Normalization is the process of efficiently organizing data in a database. There are two goals of the normalization process: reduce redundant data (for example, storing the same data in more than one table) and ensuring data dependencies make sense (only storing related data in a table). Both of these are worthy goals as they reduce the amount of space a database consumes and ensure that
data is logically stored.
Normalization Avoids
1. Duplication of Data– The same data is listed in multiple lines of the database.
2. Insert Anomaly– A record about an entity cannot be inserted into the table without first inserting information about another entity – Cannot enter a customer without a sales order.
3. Delete Anomaly- A record cannot be deleted without deleting a record about a related entity. Cannot delete a sales order without deleting all of the customer’s information.
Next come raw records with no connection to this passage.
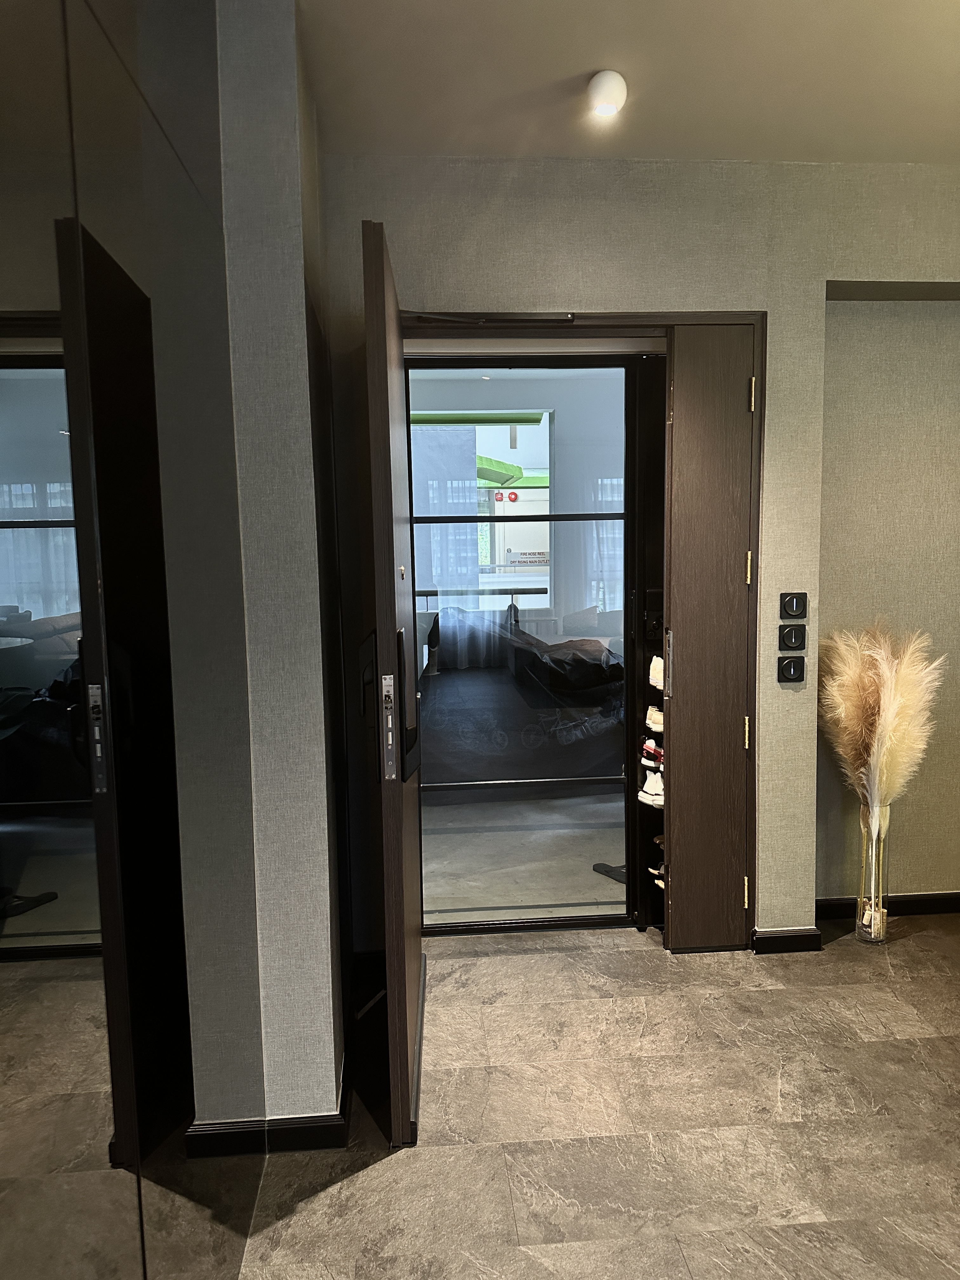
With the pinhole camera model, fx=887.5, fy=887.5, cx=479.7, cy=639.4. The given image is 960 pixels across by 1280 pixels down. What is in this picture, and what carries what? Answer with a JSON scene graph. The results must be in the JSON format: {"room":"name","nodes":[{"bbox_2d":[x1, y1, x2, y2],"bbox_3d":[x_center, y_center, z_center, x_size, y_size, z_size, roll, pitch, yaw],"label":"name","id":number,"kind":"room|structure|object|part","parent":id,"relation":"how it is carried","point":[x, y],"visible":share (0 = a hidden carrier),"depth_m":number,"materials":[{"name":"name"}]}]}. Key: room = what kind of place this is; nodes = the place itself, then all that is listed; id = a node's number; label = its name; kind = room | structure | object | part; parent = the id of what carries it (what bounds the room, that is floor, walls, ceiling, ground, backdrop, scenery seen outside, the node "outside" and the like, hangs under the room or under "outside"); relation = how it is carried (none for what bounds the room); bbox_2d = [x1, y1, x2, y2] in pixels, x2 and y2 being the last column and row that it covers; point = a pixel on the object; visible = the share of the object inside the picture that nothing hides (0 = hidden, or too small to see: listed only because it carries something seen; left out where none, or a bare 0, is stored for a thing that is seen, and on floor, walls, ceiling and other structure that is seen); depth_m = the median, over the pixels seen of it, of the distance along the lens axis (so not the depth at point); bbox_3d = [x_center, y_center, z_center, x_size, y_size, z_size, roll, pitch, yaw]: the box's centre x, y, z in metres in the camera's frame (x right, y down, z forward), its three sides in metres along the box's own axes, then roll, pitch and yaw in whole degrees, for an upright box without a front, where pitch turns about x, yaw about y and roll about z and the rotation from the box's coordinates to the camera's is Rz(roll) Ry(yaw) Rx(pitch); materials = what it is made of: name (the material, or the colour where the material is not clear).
{"room":"entryway","nodes":[
{"label":"entryway","id":0,"kind":"room"},
{"bbox_2d":[215,0,347,1143],"bbox_3d":[-0.552,-0.147,2.294,0.358,2.656,1.031,-1,6,-4],"label":"left wall","id":1,"kind":"structure","parent":0,"point":[325,835],"depth_m":1.96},
{"bbox_2d":[0,0,266,1279],"bbox_3d":[-0.426,0.025,0.675,0.061,2.667,2.839,-1,6,-4],"label":"mirrored wall","id":2,"kind":"object","parent":1,"relation":"attached to","point":[40,504],"visible":0.99,"depth_m":1.11,"materials":[{"name":"mirror"}]},
{"bbox_2d":[189,1058,351,1153],"bbox_3d":[-0.489,1.131,2.102,0.441,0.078,0.592,-1,6,-4],"label":"baseboard","id":3,"kind":"structure","parent":1,"relation":"attached to","point":[330,1125],"depth_m":2.04,"materials":[{"name":"black"}]},
{"bbox_2d":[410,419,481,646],"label":"curtain","id":4,"kind":"object","parent":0,"point":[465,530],"visible":0.44,"depth_m":7.34,"materials":[{"name":"fabric"}]},
{"bbox_2d":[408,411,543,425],"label":"awning","id":5,"kind":"object","parent":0,"point":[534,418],"visible":0.48,"depth_m":6.97,"materials":[{"name":"green"}]},
{"bbox_2d":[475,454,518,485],"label":"green awning","id":6,"kind":"object","parent":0,"point":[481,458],"visible":0.35,"depth_m":11.56,"materials":[{"name":"green"}]},
{"bbox_2d":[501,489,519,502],"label":"fire alarm","id":7,"kind":"object","parent":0,"point":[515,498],"visible":0.95,"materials":[{"name":"red plastic"}]},
{"bbox_2d":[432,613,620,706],"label":"black cover","id":8,"kind":"object","parent":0,"point":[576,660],"visible":0.52,"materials":[{"name":"black fabric"}]},
{"bbox_2d":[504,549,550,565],"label":"sign","id":9,"kind":"object","parent":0,"point":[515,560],"visible":0.86,"depth_m":11.45,"materials":[{"name":"white metal"}]},
{"bbox_2d":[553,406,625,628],"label":"curtain","id":10,"kind":"object","parent":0,"point":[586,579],"visible":0.41,"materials":[{"name":"white fabric"}]},
{"bbox_2d":[226,913,959,1279],"bbox_3d":[1.016,1.363,0.769,4.008,0.101,5.690,-1,6,-4],"label":"floor","id":11,"kind":"structure","parent":0,"point":[842,950],"depth_m":2.14,"materials":[{"name":"grey tile"}]},
{"bbox_2d":[854,798,891,943],"bbox_3d":[1.366,0.803,3.085,0.118,0.507,0.117,-1,6,-4],"label":"glass vase","id":12,"kind":"object","parent":11,"relation":"on","point":[866,929],"visible":0.82,"depth_m":3.06,"materials":[{"name":"clear glass"}]},
{"bbox_2d":[819,619,944,815],"bbox_3d":[1.363,0.361,3.041,0.410,0.797,0.400,-1,6,-4],"label":"pampas grass","id":13,"kind":"structure","parent":12,"relation":"in","point":[871,700],"depth_m":2.98,"materials":[{"name":"beige plant"}]},
{"bbox_2d":[298,0,959,165],"bbox_3d":[0.876,-1.320,0.520,3.922,0.118,5.175,-1,6,-4],"label":"ceiling","id":14,"kind":"structure","parent":0,"point":[600,52],"depth_m":2.27,"materials":[{"name":"paint"}]},
{"bbox_2d":[587,70,626,117],"bbox_3d":[0.330,-1.419,2.315,0.102,0.087,0.101,-1,6,-4],"label":"ceiling light","id":15,"kind":"object","parent":14,"relation":"attached to","point":[607,95],"visible":0.99,"depth_m":2.29,"materials":[{"name":"white"}]},
{"bbox_2d":[321,151,959,954],"bbox_3d":[1.034,-0.250,2.982,3.487,2.636,0.248,-1,6,-4],"label":"back wall","id":16,"kind":"structure","parent":0,"point":[557,294],"depth_m":2.81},
{"bbox_2d":[406,310,766,940],"bbox_3d":[0.249,0.020,3.024,1.482,2.122,0.230,-1,6,-4],"label":"door frame","id":17,"kind":"structure","parent":16,"relation":"in","point":[605,321],"depth_m":2.91,"materials":[{"name":"brown wood"}]},
{"bbox_2d":[361,215,426,1142],"bbox_3d":[-0.230,0.097,2.403,0.133,2.098,0.919,-1,6,-4],"label":"open door","id":18,"kind":"structure","parent":17,"relation":"attached to","point":[399,856],"depth_m":1.97,"materials":[{"name":"brown wood"}]},
{"bbox_2d":[403,311,573,324],"bbox_3d":[0.015,-0.998,2.761,0.537,0.047,0.138,-1,6,-4],"label":"door closer","id":19,"kind":"object","parent":17,"relation":"attached to","point":[528,318],"visible":0.88,"depth_m":2.73,"materials":[{"name":"black metal"}]},
{"bbox_2d":[406,354,645,929],"bbox_3d":[0.159,0.038,3.136,0.885,2.068,0.124,-1,6,-4],"label":"glass door","id":20,"kind":"structure","parent":17,"relation":"in","point":[550,517],"depth_m":3.13,"materials":[{"name":"glass"}]},
{"bbox_2d":[638,767,664,805],"bbox_3d":[0.663,0.526,3.214,0.148,0.102,0.152,-1,6,-4],"label":"shoe","id":21,"kind":"object","parent":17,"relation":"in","point":[644,789],"visible":0.57,"depth_m":3.18,"materials":[{"name":"white"}]},
{"bbox_2d":[640,737,663,768],"bbox_3d":[0.683,0.402,3.188,0.186,0.087,0.161,-1,6,-4],"label":"shoe","id":22,"kind":"object","parent":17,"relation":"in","point":[647,749],"visible":0.49,"depth_m":3.16,"materials":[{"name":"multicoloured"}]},
{"bbox_2d":[645,702,663,732],"bbox_3d":[0.709,0.283,3.192,0.217,0.091,0.113,-1,6,-4],"label":"shoe","id":23,"kind":"object","parent":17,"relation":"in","point":[655,719],"visible":0.43,"depth_m":3.17,"materials":[{"name":"white"}]},
{"bbox_2d":[647,654,664,689],"bbox_3d":[0.697,0.116,3.196,0.170,0.101,0.142,-1,6,-4],"label":"shoe","id":24,"kind":"object","parent":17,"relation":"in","point":[657,670],"visible":0.45,"depth_m":3.17,"materials":[{"name":"white"}]},
{"bbox_2d":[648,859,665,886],"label":"shoe","id":25,"kind":"object","parent":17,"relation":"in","point":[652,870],"visible":0.24,"depth_m":3.23,"materials":[{"name":"white"}]},
{"bbox_2d":[662,324,756,950],"bbox_3d":[0.765,0.021,2.947,0.295,2.099,0.089,-1,6,-4],"label":"door","id":26,"kind":"structure","parent":17,"relation":"attached to","point":[681,856],"depth_m":2.92,"materials":[{"name":"brown wood"}]},
{"bbox_3d":[0.628,0.086,2.975,0.024,0.202,0.039,-1,6,-4],"label":"door handle","id":27,"kind":"part","parent":26,"relation":"part of","materials":[{"name":"silver metal"}]},
{"bbox_3d":[0.890,0.851,2.993,0.015,0.098,0.022,-1,6,-4],"label":"hinge","id":28,"kind":"part","parent":26,"relation":"part of","materials":[{"name":"gold metal"}]},
{"bbox_3d":[0.885,0.310,2.963,0.015,0.101,0.021,-1,6,-4],"label":"hinge","id":29,"kind":"part","parent":26,"relation":"part of","materials":[{"name":"gold metal"}]},
{"bbox_3d":[0.870,-0.229,2.895,0.016,0.104,0.021,-1,6,-4],"label":"hinge","id":30,"kind":"part","parent":26,"relation":"part of","materials":[{"name":"gold metal"}]},
{"bbox_3d":[0.871,-0.779,2.858,0.015,0.104,0.021,-1,6,-4],"label":"hinge","id":31,"kind":"part","parent":26,"relation":"part of","materials":[{"name":"gold metal"}]},
{"bbox_2d":[751,926,821,954],"bbox_3d":[1.051,1.032,3.051,0.265,0.077,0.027,-1,6,-4],"label":"baseboard","id":32,"kind":"structure","parent":16,"relation":"attached to","point":[803,942],"depth_m":3.04,"materials":[{"name":"black paint"}]},
{"bbox_2d":[777,654,805,682],"bbox_3d":[1.030,0.097,2.930,0.080,0.089,0.018,-1,6,-4],"label":"light switch","id":33,"kind":"object","parent":16,"relation":"attached to","point":[790,665],"visible":0.98,"depth_m":2.92,"materials":[{"name":"black plastic"}]},
{"bbox_2d":[778,622,806,650],"bbox_3d":[1.020,-0.008,2.889,0.085,0.090,0.015,-1,6,-4],"label":"light switch","id":34,"kind":"object","parent":16,"relation":"attached to","point":[787,636],"visible":0.98,"depth_m":2.88,"materials":[{"name":"black plastic"}]},
{"bbox_2d":[779,591,806,618],"bbox_3d":[1.024,-0.110,2.894,0.080,0.089,0.015,-1,6,-4],"label":"light switch","id":35,"kind":"object","parent":16,"relation":"attached to","point":[787,603],"visible":0.98,"depth_m":2.89,"materials":[{"name":"black plastic"}]},
{"bbox_2d":[817,892,959,919],"bbox_3d":[1.820,0.988,3.295,1.403,0.077,0.017,-1,6,-4],"label":"baseboard","id":36,"kind":"structure","parent":16,"relation":"attached to","point":[958,904],"depth_m":3.30,"materials":[{"name":"black"}]},
{"label":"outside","id":37,"kind":"structure","parent":0,"visible":0},
{"bbox_2d":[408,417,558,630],"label":"window","id":38,"kind":"structure","parent":37,"point":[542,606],"depth_m":7.64,"materials":[{"name":"clear glass"}]},
{"bbox_2d":[421,789,628,924],"bbox_3d":[0.136,0.945,4.922,4.439,0.105,3.566,-1,6,-4],"label":"floor","id":39,"kind":"structure","parent":37,"point":[613,883],"depth_m":4.06,"materials":[{"name":"grey"}]},
{"bbox_2d":[591,861,627,882],"bbox_3d":[0.615,0.982,3.769,0.160,0.060,0.292,-6,8,-38],"label":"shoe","id":40,"kind":"object","parent":39,"relation":"on","point":[597,867],"visible":0.4,"depth_m":3.77,"materials":[{"name":"black rubber"}]},
{"label":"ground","id":41,"kind":"structure","parent":37,"visible":0},
{"bbox_2d":[416,583,549,628],"bbox_3d":[-0.154,0.043,7.043,1.509,0.925,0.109,-1,6,-4],"label":"railing","id":42,"kind":"object","parent":41,"relation":"on","point":[423,592],"visible":0.42,"depth_m":7.01,"materials":[{"name":"metal"}]}
]}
4. Update Anomaly- Cannot update information without changing information in many places. To update customer information, it must be updated for each sales order the customer has placed.
Normalization is a three stage process –After the first stage, the data is said to be in first normal form, after the second, it is in second normal form, after the third, it is in third normal form.
Before Normalization
1. Begin with a list of all of the fields that must appear in the database. Think of this as one big table.
2. Do not include computed fields
3. One place to begin getting this information is from a printed document used by the system.
4. Additional attributes besides those for the entities described on the document can be added to the database.